The prediction results of the CBR model for optimization are generally consistent with those from the CFD simulations, although minor discrepancies still exist. The difference in the underlying principles between the two methods may be the cause of this discrepancy. CFD simulations model the interaction of the fluid with the ship’s surface to obtain resistance, dividing the hull into a large number of fine meshes to capture the mechanical characteristics of the fluid, which makes the results of CFD simulations very accurate. In contrast, the CBR model establishes a mapping relationship between hull parameters and ship resistance based on training data and constructs a specific mathematical model to predict ship resistance. Therefore, compared with CFD simulations, the CBR model tends to focus more on the overall trend for more complex nonlinear issues, with differences in detail. Training data are usually derived from CFD simulation results, and in practical scenarios, it is difficult to obtain resistance responses for all possible combinations of ship parameters. However, the CBR model offers significant advantages in terms of computational costs and time requirements. CFD simulations typically involve large computational loads, requiring substantial resources and time, whereas the CBR model allows for rapid predictions, thus improving production efficiency in practical engineering. For example, in this study, the CFD method takes up to 6 h to compute the results for a single sample. Ref. [
16] also mentioned that using the viscous flow solver to solve the total resistance coefficient requires 175,000 s. In contrast, the CBR model offers significant advantages in computational cost and time, typically requiring only a few tens of seconds for iteration. This helps improve production efficiency in practical engineering applications. Although there are differences between the CBR model and CFD simulations, when the error requirements are met, this can be viewed as a trade-off between accuracy and speed.

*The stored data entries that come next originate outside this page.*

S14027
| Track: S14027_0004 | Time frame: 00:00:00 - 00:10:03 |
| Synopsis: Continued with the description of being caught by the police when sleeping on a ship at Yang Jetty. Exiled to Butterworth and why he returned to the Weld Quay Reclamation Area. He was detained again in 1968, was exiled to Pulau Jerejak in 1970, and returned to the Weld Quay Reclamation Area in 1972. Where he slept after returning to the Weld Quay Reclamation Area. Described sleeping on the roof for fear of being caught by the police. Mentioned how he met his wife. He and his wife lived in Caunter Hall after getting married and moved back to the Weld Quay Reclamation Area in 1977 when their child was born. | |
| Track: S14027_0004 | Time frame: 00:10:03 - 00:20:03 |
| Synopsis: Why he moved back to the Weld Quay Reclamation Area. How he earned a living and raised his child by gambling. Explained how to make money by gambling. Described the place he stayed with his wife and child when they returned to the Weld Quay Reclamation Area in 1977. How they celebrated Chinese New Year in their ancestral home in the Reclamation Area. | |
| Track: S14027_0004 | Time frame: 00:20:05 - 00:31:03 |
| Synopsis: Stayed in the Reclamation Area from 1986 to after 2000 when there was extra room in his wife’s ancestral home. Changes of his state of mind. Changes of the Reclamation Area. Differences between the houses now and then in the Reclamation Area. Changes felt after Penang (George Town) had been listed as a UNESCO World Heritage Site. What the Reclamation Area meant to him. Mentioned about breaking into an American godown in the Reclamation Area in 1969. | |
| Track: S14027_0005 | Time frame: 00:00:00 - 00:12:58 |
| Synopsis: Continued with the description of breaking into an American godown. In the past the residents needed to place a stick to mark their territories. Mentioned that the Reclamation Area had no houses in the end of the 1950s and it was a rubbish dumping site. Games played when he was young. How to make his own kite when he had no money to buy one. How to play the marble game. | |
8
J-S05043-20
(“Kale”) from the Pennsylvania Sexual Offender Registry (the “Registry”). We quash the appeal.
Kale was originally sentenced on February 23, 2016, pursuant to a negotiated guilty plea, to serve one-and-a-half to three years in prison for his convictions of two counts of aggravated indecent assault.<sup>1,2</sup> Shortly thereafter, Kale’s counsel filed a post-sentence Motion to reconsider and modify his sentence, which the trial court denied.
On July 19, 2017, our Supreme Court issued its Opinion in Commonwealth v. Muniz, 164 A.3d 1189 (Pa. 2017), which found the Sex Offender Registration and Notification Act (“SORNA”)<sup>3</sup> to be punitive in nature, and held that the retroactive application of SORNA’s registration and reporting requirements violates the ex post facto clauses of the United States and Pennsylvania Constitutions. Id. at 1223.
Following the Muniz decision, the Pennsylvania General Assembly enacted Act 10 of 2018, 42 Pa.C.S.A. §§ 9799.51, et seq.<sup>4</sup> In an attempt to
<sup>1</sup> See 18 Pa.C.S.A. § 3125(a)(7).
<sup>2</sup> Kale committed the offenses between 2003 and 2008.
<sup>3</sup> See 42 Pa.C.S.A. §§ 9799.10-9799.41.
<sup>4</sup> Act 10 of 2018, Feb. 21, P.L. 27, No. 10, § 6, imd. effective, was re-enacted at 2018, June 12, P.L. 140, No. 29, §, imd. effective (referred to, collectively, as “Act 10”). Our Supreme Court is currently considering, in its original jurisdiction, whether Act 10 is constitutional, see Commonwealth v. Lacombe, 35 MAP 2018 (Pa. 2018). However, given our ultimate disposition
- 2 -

This study examined the impact of bulbous bow design on resistance under ideal conditions. Excessively low resistance may indicate a non-traditional hull shape, which could adversely affect the ship’s seaworthiness and stability. When designing the hull, it is necessary to consider the balance between resistance and the economic efficiency of the ship. During navigation, environmental factors such as wind and sea waves also influence the total resistance of the hull, particularly during high-speed sailing, where these factors introduce additional constraints in resistance calculations. Consequently, predicting ship resistance under multiple constraints, along with multi-objective optimization of resistance and other performance metrics, is a promising direction for future research.